> Provided data

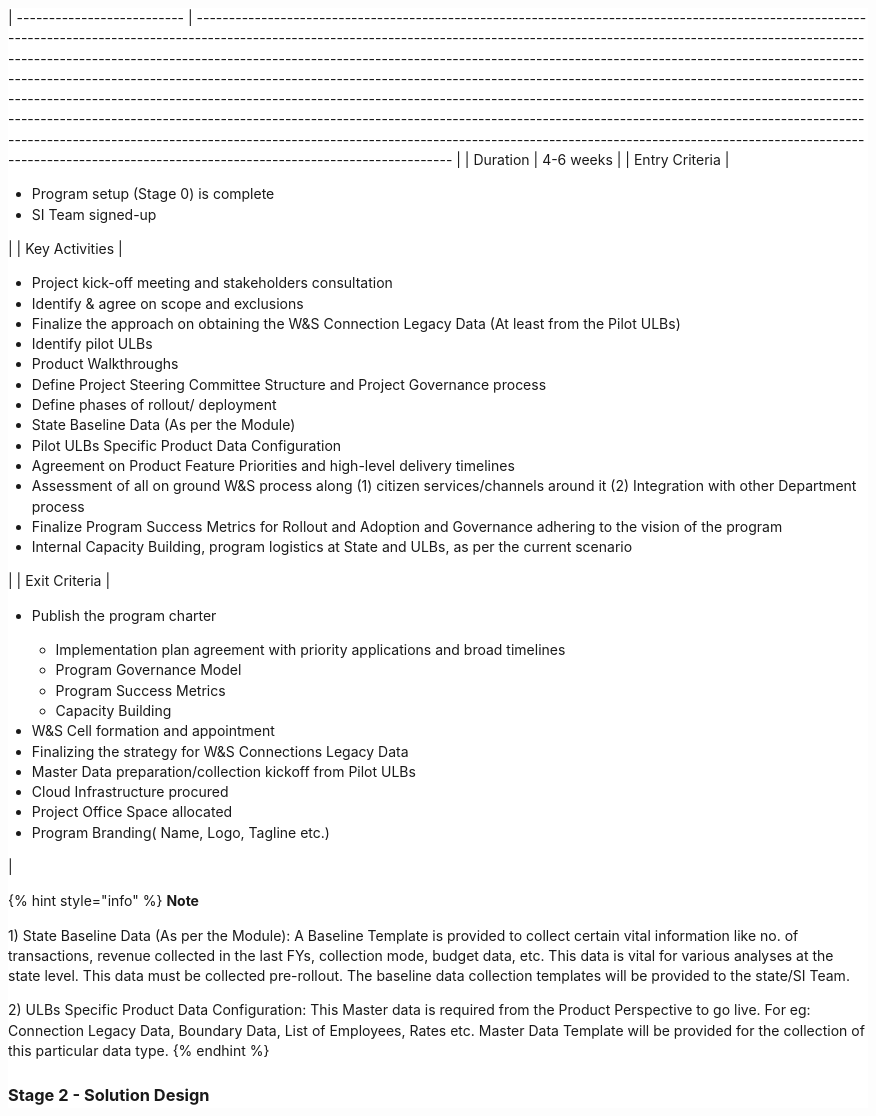 | -------------------------- | ----------------------------------------------------------------------------------------------------------------------------------------------------------------------------------------------------------------------------------------------------------------------------------------------------------------------------------------------------------------------------------------------------------------------------------------------------------------------------------------------------------------------------------------------------------------------------------------------------------------------------------------------------------------------------------------------------------------------------------------------------------------------------------------------------------------------------------------------------------------------------------------------------------------------------------------------------------------------------------------------------------- |
| Duration                   | 4-6 weeks                                                                                                                                                                                                                                                                                                                                                                                                                                                                                                                                                                                                                                                                                                                                                                                                                                                                                                                                                                                                   |
| Entry Criteria             | <ul><li>Program setup (Stage 0) is complete</li><li>SI Team signed-up</li></ul>                                                                                                                                                                                                                                                                                                                                                                                                                                                                                                                                                                                                                                                                                                                                                                                                                                                                                                                             |
| Key Activities             | <ul><li>Project kick-off meeting and stakeholders consultation</li><li>Identify &#x26; agree on scope and exclusions</li><li>Finalize the approach on obtaining the W&#x26;S Connection Legacy Data (At least from the Pilot ULBs)</li><li>Identify pilot ULBs</li><li>Product Walkthroughs</li><li>Define Project Steering Committee Structure and Project Governance process</li><li>Define phases of rollout/ deployment</li><li>State Baseline Data (As per the Module)</li><li>Pilot ULBs Specific Product Data Configuration</li><li>Agreement on Product Feature Priorities and high-level delivery timelines</li><li>Assessment of all on ground W&#x26;S process along (1) citizen services/channels around it (2) Integration with other Department process</li><li>Finalize Program Success Metrics for Rollout and Adoption and Governance adhering to the vision of the program</li><li>Internal Capacity Building, program logistics at State and ULBs, as per the current scenario</li></ul> |
| Exit Criteria              | <ul><li><p>Publish the program charter</p><ul><li>Implementation plan agreement with priority applications and broad timelines</li><li>Program Governance Model</li><li>Program Success Metrics</li><li>Capacity Building</li></ul></li><li>W&#x26;S Cell formation and appointment</li><li>Finalizing the strategy for W&#x26;S Connections Legacy Data</li><li>Master Data preparation/collection kickoff from Pilot ULBs</li><li>Cloud Infrastructure procured</li><li>Project Office Space allocated</li><li>Program Branding( Name, Logo, Tagline etc.)</li></ul>                                                                                                                                                                                                                                                                                                                                                                                                                                      |

{% hint style="info" %}
**Note**

1\) State Baseline Data (As per the Module): A Baseline Template is provided to collect certain vital information like no. of transactions, revenue collected in the last FYs, collection mode, budget data, etc. This data is vital for various analyses at the state level. This data must be collected pre-rollout. The baseline data collection templates will be provided to the state/SI Team.

2\) ULBs Specific Product Data Configuration: This Master data is required from the Product Perspective to go live. For eg: Connection Legacy Data, Boundary Data, List of Employees, Rates etc. Master Data Template will be provided for the collection of this particular data type.
{% endhint %}

### Stage 2 - Solution Design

> Your goal
Gather every line from the listing above in which "Module" appears, and copy those lines.

> Written reply
| Key Activities             | <ul><li>Project kick-off meeting and stakeholders consultation</li><li>Identify &#x26; agree on scope and exclusions</li><li>Finalize the approach on obtaining the W&#x26;S Connection Legacy Data (At least from the Pilot ULBs)</li><li>Identify pilot ULBs</li><li>Product Walkthroughs</li><li>Define Project Steering Committee Structure and Project Governance process</li><li>Define phases of rollout/ deployment</li><li>State Baseline Data (As per the Module)</li><li>Pilot ULBs Specific Product Data Configuration</li><li>Agreement on Product Feature Priorities and high-level delivery timelines</li><li>Assessment of all on ground W&#x26;S process along (1) citizen services/channels around it (2) Integration with other Department process</li><li>Finalize Program Success Metrics for Rollout and Adoption and Governance adhering to the vision of the program</li><li>Internal Capacity Building, program logistics at State and ULBs, as per the current scenario</li></ul> |
1\) State Baseline Data (As per the Module): A Baseline Template is provided to collect certain vital information like no. of transactions, revenue collected in the last FYs, collection mode, budget data, etc. This data is vital for various analyses at the state level. This data must be collected pre-rollout. The baseline data collection templates will be provided to the state/SI Team.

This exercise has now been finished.